* **Entries taken from a collection**:
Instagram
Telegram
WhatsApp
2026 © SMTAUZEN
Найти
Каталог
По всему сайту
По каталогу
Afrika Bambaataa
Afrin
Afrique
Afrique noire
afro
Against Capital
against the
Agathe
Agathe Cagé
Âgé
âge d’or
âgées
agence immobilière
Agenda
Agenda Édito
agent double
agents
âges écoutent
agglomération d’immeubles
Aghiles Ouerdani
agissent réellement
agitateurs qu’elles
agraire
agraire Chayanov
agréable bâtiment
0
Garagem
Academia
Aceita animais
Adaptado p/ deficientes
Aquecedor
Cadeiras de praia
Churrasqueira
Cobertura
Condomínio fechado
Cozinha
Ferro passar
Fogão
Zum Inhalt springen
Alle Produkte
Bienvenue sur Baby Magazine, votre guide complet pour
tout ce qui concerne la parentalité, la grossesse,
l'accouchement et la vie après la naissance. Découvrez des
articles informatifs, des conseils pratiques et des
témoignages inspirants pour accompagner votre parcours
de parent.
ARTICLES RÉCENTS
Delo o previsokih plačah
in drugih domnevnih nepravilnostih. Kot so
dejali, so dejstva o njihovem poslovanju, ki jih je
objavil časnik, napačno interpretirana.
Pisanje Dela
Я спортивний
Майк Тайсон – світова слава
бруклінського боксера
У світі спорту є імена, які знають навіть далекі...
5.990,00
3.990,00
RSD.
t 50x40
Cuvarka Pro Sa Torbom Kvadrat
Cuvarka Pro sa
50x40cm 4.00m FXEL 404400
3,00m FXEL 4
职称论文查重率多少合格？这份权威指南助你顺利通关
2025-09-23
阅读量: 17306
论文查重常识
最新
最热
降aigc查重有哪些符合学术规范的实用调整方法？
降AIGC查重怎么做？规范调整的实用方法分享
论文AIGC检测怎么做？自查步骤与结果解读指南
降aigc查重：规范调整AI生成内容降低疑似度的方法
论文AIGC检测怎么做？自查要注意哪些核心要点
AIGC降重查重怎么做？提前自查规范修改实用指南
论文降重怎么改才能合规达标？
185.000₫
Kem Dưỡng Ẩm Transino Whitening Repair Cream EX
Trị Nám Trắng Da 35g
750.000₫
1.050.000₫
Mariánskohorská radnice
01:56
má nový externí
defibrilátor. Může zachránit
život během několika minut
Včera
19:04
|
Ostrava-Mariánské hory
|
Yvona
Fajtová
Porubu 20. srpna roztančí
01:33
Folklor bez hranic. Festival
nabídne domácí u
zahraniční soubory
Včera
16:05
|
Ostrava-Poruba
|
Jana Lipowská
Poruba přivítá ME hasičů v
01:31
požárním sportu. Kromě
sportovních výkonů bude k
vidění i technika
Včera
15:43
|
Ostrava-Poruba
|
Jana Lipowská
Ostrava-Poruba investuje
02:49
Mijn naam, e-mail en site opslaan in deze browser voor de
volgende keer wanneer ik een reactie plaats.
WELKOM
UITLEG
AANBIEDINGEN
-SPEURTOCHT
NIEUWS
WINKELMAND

* **Exercise goal**:
Can you put every line from the rows above into a numbered list, leaving out the blank lines?

* **Exercise output**:
1. Instagram
2. Telegram
3. WhatsApp
4. 2026 © SMTAUZEN
5. Найти
6. Каталог
7. По всему сайту
8. По каталогу
9. Afrika Bambaataa
10. Afrin
11. Afrique
12. Afrique noire
13. afro
14. Against Capital
15. against the
16. Agathe
17. Agathe Cagé
18. Âgé
19. âge d’or
20. âgées
21. agence immobilière
22. Agenda
23. Agenda Édito
24. agent double
25. agents
26. âges écoutent
27. agglomération d’immeubles
28. Aghiles Ouerdani
29. agissent réellement
30. agitateurs qu’elles
31. agraire
32. agraire Chayanov
33. agréable bâtiment
34. 0
35. Garagem
36. Academia
37. Aceita animais
38. Adaptado p/ deficientes
39. Aquecedor
40. Cadeiras de praia
41. Churrasqueira
42. Cobertura
43. Condomínio fechado
44. Cozinha
45. Ferro passar
46. Fogão
47. Zum Inhalt springen
48. Alle Produkte
49. Bienvenue sur Baby Magazine, votre guide complet pour
50. tout ce qui concerne la parentalité, la grossesse,
51. l'accouchement et la vie après la naissance. Découvrez des
52. articles informatifs, des conseils pratiques et des
53. témoignages inspirants pour accompagner votre parcours
54. de parent.
55. ARTICLES RÉCENTS
56. Delo o previsokih plačah
57. in drugih domnevnih nepravilnostih. Kot so
58. dejali, so dejstva o njihovem poslovanju, ki jih je
59. objavil časnik, napačno interpretirana.
60. Pisanje Dela
61. Я спортивний
62. Майк Тайсон – світова слава
63. бруклінського боксера
64. У світі спорту є імена, які знають навіть далекі...
65. 5.990,00
66. 3.990,00
67. RSD.
68. t 50x40
69. Cuvarka Pro Sa Torbom Kvadrat
70. Cuvarka Pro sa
71. 50x40cm 4.00m FXEL 404400
72. 3,00m FXEL 4
73. 职称论文查重率多少合格？这份权威指南助你顺利通关
74. 2025-09-23
75. 阅读量: 17306
76. 论文查重常识
77. 最新
78. 最热
79. 降aigc查重有哪些符合学术规范的实用调整方法？
80. 降AIGC查重怎么做？规范调整的实用方法分享
81. 论文AIGC检测怎么做？自查步骤与结果解读指南
82. 降aigc查重：规范调整AI生成内容降低疑似度的方法
83. 论文AIGC检测怎么做？自查要注意哪些核心要点
84. AIGC降重查重怎么做？提前自查规范修改实用指南
85. 论文降重怎么改才能合规达标？
86. 185.000₫
87. Kem Dưỡng Ẩm Transino Whitening Repair Cream EX
88. Trị Nám Trắng Da 35g
89. 750.000₫
90. 1.050.000₫
91. Mariánskohorská radnice
92. 01:56
93. má nový externí
94. defibrilátor. Může zachránit
95. život během několika minut
96. Včera
97. 19:04
98. |
99. Ostrava-Mariánské hory
100. |
101. Yvona
102. Fajtová
103. Porubu 20. srpna roztančí
104. 01:33
105. Folklor bez hranic. Festival
106. nabídne domácí u
107. zahraniční soubory
108. Včera
109. 16:05
110. |
111. Ostrava-Poruba
112. |
113. Jana Lipowská
114. Poruba přivítá ME hasičů v
115. 01:31
116. požárním sportu. Kromě
117. sportovních výkonů bude k
118. vidění i technika
119. Včera
120. 15:43
121. |
122. Ostrava-Poruba
123. |
124. Jana Lipowská
125. Ostrava-Poruba investuje
126. 02:49
127. Mijn naam, e-mail en site opslaan in deze browser voor de
128. volgende keer wanneer ik een reactie plaats.
129. WELKOM
130. UITLEG
131. AANBIEDINGEN
132. -SPEURTOCHT
133. NIEUWS
134. WINKELMAND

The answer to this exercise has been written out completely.